→ Parts of the exercise:
A) In the court opinion about a wife's residence, which statute gives the county court exclusive jurisdiction over the estates of deceased inhabitants or residents of the county?
B) Translate this sentence from the court opinion about a wife's residence into Spanish: "There is a distinction between legal settlement for relief purposes and being an inhabitant or resident in a county."
C) Write a continuation of the court opinion about a wife's residence, beginning after its final sentence.

→ Text provided:
◆ ◆ ◆

This is the first case in which we have been asked to determine whether a wife, living with her husband on friendly terms, can acquire an independent residence with his consent. The question is important in this case because of the provisions of sec. 253.03, Stats., under which the county court has exclusive jurisdiction over the estates of “all persons deceased who were at the time of their decease inhabitants of or residents in the same county.”
Under sec. 49.10, Stats., which deals with poor relief, a wife has the settlement of her husband if he has one within the state. There is a distinction between legal settlement for relief purposes and being an inhabitant or resident in a county. The language of that statute, therefore, is of no aid in determining the jurisdiction of the county court under sec. 253.03.
There is a conflict in the authorities in other jurisdictions where the question has been passed upon. As a matter of policy this would be a proper question to be acted upon by the legislature.

◆ ◆ ◆

→ Dataset extract:
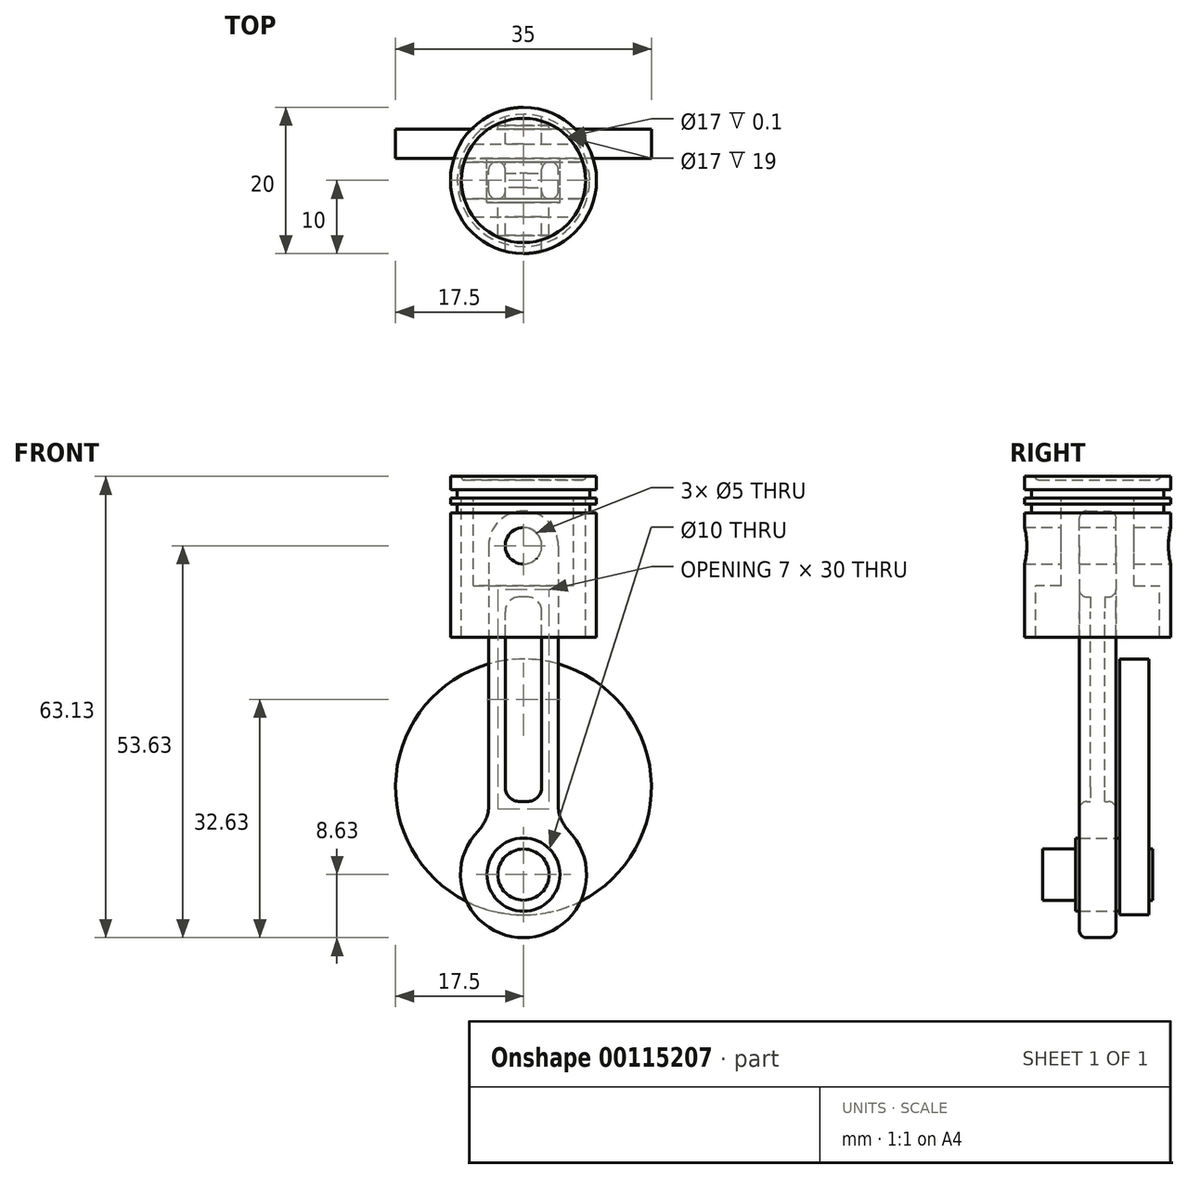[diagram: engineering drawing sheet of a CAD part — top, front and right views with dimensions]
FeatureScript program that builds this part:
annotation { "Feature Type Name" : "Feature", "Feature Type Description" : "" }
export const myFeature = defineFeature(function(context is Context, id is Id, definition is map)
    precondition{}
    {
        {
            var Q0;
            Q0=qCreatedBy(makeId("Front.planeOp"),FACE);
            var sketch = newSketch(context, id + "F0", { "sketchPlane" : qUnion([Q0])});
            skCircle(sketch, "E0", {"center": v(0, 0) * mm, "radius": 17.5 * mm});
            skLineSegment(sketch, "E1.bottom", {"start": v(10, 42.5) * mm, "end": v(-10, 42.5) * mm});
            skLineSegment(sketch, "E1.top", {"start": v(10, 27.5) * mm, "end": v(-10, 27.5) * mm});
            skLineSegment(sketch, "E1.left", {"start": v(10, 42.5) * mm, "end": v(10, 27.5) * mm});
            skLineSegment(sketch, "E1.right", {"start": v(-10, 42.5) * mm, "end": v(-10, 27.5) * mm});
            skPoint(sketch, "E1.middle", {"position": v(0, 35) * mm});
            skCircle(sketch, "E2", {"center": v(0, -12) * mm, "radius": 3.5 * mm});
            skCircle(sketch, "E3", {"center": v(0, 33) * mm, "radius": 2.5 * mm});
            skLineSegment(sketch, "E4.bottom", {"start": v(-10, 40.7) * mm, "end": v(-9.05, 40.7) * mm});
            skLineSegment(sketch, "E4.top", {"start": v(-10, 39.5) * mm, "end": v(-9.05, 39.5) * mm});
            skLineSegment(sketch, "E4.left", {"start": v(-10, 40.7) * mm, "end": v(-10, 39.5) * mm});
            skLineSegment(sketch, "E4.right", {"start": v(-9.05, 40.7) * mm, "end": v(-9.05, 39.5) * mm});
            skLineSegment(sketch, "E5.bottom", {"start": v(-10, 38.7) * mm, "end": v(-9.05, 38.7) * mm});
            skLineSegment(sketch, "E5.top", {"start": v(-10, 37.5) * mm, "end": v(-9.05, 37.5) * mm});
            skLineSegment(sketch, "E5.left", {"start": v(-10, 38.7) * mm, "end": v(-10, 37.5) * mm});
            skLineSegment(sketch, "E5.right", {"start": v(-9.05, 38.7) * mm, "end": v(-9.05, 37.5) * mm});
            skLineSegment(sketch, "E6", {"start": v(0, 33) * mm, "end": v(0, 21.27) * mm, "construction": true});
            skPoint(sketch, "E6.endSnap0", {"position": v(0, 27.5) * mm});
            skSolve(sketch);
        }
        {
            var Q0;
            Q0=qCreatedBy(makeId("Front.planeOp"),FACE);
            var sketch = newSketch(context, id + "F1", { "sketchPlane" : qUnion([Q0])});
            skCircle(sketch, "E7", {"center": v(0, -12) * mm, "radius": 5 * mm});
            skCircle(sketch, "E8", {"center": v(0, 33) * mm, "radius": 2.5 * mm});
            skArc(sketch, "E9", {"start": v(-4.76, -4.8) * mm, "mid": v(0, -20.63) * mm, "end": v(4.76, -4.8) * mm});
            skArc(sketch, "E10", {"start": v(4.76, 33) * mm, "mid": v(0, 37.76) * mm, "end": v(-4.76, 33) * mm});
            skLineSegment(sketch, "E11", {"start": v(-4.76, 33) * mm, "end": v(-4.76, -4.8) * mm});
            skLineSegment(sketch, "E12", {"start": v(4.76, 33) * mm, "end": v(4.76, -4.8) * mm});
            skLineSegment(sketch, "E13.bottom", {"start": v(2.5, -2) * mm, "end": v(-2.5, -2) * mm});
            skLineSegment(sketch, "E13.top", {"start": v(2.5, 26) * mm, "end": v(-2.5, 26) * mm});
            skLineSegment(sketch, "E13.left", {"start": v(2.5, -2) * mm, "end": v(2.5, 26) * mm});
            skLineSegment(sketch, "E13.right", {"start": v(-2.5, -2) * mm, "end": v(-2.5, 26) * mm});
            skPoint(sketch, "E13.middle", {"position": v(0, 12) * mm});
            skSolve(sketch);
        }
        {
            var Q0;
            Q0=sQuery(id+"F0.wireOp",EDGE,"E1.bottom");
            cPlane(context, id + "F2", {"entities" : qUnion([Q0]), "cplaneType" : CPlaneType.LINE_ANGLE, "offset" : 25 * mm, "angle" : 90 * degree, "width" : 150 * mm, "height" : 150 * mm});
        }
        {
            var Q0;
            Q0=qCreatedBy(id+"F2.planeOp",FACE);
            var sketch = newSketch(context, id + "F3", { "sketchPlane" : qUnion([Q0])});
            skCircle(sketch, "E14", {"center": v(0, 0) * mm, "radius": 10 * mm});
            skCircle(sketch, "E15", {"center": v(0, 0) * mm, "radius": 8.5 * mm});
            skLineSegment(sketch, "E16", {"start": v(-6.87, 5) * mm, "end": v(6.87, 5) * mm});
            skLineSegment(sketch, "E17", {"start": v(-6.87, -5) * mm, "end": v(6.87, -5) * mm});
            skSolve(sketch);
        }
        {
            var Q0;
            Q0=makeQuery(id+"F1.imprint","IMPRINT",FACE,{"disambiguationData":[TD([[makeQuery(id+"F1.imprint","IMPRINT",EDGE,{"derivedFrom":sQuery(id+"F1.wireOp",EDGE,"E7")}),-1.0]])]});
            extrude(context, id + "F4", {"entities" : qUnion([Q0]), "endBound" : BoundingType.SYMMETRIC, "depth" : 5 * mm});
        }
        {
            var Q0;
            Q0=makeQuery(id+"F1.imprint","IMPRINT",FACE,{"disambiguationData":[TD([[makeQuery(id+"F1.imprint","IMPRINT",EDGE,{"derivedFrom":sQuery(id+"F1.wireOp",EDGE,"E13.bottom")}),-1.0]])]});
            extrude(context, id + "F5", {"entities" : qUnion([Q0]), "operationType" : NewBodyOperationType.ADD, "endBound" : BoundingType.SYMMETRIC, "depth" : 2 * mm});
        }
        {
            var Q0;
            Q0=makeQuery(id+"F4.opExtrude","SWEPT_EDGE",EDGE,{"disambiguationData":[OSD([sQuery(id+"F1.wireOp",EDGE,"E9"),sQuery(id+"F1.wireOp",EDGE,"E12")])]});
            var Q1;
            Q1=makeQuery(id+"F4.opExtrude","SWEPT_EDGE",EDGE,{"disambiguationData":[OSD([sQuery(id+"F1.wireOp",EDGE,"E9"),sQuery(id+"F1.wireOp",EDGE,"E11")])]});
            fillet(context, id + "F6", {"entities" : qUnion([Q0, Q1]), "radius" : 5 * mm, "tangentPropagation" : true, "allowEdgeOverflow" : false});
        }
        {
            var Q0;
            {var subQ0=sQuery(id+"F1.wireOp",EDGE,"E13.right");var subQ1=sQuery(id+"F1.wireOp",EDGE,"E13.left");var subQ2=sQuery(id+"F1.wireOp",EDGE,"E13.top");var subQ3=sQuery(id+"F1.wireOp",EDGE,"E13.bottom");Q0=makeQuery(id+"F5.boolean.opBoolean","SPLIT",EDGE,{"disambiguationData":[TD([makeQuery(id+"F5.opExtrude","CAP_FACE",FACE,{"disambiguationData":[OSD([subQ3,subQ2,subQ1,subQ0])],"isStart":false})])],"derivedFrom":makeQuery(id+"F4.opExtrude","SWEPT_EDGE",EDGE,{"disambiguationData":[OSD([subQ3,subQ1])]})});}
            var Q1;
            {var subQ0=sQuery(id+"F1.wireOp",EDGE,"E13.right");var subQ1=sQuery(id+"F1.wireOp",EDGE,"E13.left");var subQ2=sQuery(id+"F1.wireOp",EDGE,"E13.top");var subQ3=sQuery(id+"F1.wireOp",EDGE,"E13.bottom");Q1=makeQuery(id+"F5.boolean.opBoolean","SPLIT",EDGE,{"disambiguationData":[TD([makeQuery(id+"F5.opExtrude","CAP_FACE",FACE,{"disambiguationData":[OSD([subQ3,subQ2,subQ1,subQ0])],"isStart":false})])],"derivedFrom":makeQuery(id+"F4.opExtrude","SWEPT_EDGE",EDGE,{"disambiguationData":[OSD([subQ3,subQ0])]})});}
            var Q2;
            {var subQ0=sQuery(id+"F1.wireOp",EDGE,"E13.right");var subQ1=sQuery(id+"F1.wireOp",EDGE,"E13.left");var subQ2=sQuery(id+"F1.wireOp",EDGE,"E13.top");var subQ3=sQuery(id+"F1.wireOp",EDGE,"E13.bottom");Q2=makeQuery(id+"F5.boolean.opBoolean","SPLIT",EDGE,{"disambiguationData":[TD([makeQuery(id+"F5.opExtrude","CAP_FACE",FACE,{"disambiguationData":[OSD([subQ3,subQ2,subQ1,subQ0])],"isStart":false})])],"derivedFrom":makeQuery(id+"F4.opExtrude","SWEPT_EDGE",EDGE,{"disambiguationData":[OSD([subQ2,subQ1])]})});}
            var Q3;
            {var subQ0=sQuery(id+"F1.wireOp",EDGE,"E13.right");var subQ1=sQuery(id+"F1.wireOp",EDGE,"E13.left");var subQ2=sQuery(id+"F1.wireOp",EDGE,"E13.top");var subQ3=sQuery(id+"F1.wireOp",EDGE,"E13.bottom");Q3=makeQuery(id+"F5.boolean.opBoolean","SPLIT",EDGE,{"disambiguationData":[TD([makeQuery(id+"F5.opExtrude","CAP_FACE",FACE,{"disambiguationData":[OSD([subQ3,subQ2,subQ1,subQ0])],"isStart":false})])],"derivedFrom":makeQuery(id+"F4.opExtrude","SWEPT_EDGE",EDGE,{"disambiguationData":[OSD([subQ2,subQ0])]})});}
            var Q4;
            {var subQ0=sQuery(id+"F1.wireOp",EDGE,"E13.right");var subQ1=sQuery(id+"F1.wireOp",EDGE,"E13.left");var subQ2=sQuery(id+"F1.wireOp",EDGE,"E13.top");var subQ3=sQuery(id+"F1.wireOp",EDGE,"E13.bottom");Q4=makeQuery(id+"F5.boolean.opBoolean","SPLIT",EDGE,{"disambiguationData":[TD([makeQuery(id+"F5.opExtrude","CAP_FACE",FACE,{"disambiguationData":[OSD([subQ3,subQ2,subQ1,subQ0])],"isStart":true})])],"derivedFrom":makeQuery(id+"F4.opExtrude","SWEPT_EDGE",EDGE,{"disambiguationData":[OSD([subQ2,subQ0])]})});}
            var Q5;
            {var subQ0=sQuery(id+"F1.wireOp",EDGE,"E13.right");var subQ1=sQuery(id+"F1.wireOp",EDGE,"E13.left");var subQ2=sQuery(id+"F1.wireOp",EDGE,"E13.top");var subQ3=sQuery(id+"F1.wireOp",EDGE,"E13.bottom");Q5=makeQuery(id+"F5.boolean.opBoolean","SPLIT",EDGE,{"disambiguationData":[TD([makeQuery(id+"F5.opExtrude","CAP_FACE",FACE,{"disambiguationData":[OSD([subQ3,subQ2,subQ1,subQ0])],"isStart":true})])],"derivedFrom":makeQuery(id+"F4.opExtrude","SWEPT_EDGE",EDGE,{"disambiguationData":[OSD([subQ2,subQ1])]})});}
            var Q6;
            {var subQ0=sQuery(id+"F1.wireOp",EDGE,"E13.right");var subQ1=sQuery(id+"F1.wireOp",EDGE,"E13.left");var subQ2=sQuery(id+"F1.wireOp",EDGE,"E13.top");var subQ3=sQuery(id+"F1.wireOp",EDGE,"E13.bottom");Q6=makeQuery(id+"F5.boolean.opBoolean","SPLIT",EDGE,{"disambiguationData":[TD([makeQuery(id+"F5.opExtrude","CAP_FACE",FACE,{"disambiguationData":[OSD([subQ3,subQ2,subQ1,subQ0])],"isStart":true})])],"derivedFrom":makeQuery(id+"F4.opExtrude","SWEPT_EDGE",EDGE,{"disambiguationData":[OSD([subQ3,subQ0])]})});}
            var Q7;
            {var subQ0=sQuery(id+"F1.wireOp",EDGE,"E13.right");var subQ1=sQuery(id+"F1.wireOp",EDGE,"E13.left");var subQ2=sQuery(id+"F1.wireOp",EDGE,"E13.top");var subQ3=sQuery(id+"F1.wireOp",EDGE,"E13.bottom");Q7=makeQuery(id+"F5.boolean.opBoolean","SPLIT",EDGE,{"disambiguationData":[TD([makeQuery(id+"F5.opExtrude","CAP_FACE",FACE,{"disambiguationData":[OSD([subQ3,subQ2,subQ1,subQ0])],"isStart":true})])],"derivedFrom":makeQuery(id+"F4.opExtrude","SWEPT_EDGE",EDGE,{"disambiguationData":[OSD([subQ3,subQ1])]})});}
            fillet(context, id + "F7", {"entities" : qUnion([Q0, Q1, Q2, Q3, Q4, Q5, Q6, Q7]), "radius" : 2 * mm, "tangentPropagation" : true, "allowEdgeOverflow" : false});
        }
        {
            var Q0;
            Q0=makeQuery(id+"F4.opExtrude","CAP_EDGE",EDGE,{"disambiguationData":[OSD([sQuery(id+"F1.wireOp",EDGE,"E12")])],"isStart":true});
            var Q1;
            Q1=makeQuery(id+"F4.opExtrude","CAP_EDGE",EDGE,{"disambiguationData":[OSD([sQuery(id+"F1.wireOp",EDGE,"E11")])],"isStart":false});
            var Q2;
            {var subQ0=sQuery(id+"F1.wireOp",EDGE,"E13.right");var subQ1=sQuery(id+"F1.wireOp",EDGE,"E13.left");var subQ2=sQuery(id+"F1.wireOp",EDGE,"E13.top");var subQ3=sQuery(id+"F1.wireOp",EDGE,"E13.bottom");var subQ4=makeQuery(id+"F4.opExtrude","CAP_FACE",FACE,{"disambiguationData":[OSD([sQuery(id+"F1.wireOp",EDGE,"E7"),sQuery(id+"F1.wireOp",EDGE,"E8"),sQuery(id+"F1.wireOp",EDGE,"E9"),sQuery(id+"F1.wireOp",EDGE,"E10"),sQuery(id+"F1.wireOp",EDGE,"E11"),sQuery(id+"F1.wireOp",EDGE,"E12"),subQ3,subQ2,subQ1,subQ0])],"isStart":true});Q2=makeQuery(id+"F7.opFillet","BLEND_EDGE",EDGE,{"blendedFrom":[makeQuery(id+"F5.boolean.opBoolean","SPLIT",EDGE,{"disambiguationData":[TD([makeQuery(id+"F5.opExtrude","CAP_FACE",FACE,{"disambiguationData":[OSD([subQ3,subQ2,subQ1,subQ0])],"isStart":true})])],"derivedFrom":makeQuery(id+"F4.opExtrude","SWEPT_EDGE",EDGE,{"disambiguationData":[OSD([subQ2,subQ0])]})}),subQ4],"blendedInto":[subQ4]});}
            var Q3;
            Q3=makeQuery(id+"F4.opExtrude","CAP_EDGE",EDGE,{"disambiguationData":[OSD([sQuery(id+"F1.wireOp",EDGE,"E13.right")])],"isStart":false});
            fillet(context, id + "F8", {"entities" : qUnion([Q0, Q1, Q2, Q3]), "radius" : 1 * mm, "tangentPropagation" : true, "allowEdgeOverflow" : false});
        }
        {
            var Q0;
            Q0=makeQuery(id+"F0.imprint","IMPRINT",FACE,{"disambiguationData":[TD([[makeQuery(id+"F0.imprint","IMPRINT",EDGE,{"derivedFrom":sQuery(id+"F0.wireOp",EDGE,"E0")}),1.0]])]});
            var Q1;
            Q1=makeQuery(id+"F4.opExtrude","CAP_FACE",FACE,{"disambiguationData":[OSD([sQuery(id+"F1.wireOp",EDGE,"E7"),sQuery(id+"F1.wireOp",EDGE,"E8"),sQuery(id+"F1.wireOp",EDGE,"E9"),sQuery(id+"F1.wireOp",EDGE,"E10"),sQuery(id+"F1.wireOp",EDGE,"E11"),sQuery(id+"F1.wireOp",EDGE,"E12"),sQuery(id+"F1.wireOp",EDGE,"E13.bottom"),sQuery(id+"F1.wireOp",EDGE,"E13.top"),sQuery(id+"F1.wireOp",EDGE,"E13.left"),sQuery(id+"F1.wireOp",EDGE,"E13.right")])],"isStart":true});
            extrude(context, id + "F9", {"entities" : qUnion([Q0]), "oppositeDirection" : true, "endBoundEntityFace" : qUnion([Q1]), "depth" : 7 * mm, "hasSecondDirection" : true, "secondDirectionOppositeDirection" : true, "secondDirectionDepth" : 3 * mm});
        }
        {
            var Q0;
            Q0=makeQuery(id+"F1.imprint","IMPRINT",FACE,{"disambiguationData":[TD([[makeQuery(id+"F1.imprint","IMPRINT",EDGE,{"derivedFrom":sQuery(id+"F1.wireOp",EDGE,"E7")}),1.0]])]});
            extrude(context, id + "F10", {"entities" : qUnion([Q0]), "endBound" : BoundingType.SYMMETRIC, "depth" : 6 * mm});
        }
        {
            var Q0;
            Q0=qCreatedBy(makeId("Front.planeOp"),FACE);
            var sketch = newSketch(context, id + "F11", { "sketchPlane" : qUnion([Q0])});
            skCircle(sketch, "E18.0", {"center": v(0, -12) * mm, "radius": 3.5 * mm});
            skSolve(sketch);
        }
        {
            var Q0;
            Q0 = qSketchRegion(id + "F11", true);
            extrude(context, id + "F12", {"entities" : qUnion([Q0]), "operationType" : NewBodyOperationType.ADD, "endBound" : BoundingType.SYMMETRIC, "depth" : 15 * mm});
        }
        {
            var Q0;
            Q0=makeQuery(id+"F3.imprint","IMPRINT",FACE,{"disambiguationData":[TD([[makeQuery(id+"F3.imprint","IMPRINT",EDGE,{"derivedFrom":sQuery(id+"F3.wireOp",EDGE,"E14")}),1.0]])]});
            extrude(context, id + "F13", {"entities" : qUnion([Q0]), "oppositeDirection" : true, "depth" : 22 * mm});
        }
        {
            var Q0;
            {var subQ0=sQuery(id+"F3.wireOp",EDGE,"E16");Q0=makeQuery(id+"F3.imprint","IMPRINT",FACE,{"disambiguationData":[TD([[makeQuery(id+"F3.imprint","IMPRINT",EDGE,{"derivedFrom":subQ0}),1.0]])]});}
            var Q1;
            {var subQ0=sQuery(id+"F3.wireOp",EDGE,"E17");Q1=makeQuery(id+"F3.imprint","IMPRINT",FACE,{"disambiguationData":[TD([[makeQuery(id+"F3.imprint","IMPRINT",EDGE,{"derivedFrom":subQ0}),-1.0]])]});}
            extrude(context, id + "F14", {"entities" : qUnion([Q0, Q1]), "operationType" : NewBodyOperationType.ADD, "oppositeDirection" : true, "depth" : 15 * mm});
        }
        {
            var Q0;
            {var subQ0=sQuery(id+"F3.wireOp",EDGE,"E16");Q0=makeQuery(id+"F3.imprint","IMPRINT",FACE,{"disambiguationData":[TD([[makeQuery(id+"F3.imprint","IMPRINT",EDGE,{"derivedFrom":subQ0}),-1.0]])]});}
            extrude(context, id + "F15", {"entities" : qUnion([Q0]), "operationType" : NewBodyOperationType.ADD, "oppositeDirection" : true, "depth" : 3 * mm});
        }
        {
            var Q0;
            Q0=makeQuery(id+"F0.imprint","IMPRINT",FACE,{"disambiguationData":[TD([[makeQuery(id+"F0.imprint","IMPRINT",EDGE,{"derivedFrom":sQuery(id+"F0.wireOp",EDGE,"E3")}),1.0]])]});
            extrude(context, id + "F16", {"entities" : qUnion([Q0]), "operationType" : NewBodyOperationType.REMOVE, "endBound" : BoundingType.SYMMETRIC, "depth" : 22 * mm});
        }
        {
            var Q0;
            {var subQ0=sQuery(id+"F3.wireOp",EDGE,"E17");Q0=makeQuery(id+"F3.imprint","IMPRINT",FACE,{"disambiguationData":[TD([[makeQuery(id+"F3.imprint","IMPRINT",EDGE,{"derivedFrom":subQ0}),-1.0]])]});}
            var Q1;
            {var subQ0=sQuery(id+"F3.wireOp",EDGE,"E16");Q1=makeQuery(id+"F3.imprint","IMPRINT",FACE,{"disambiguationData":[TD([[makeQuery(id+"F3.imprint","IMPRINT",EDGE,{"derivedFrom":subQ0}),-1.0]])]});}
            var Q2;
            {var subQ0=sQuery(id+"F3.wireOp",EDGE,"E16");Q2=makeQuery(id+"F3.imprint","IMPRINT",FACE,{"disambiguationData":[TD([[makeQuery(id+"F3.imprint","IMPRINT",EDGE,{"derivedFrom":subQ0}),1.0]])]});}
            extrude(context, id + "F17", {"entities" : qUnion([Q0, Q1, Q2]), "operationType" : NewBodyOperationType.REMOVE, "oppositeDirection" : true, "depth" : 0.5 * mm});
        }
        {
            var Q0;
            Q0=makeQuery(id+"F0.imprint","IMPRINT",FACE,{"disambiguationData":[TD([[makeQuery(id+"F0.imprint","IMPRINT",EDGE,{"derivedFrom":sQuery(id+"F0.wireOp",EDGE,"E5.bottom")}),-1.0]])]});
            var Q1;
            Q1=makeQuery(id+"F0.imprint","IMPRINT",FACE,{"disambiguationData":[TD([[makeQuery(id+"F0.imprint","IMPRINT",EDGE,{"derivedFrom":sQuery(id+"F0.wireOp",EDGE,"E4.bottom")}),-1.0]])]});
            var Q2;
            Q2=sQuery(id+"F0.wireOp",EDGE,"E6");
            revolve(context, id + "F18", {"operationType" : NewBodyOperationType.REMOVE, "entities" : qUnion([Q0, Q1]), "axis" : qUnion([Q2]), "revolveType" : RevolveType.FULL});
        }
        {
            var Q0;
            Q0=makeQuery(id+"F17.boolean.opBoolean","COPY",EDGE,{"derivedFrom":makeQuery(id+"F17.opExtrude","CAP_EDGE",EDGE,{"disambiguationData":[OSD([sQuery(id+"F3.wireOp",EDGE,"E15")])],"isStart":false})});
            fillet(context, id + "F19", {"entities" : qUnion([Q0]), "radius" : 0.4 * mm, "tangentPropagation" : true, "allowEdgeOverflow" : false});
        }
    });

◆ ◆ ◆

→ Results for each task:
A) Section 253.03, Stats.

B) Existe una distinción entre el domicilio legal a efectos de asistencia y el hecho de ser habitante o residente de un condado.

C)
[200a]*200aFrom the stipulated facts in this case we have determined that Suzanne Petit Baldwin, at the time of her death, was an inhabitant of and a resident in Outagamie county, Wisconsin. It seems clear from the stipulated facts that Mrs. Baldwin maintained a home in Milwaukee for her convenience. Her children lived in Milwaukee, her social and club life was centered in Milwaukee, and it was convenient, though not necessary, for her to transact business in Milwaukee. However, in dealing with statutory privileges and duties, such as voting and filing income-tax returns, Mrs. Baldwin recognized the city of Appleton as her residence. Those facts are controlling and require a finding that the deceased was a resident of the city of Appleton, Outagamie county, at the time of her death.
By the Court. — Judgment reversed and cause remanded with directions to enter a judgment in conformity with this opinion.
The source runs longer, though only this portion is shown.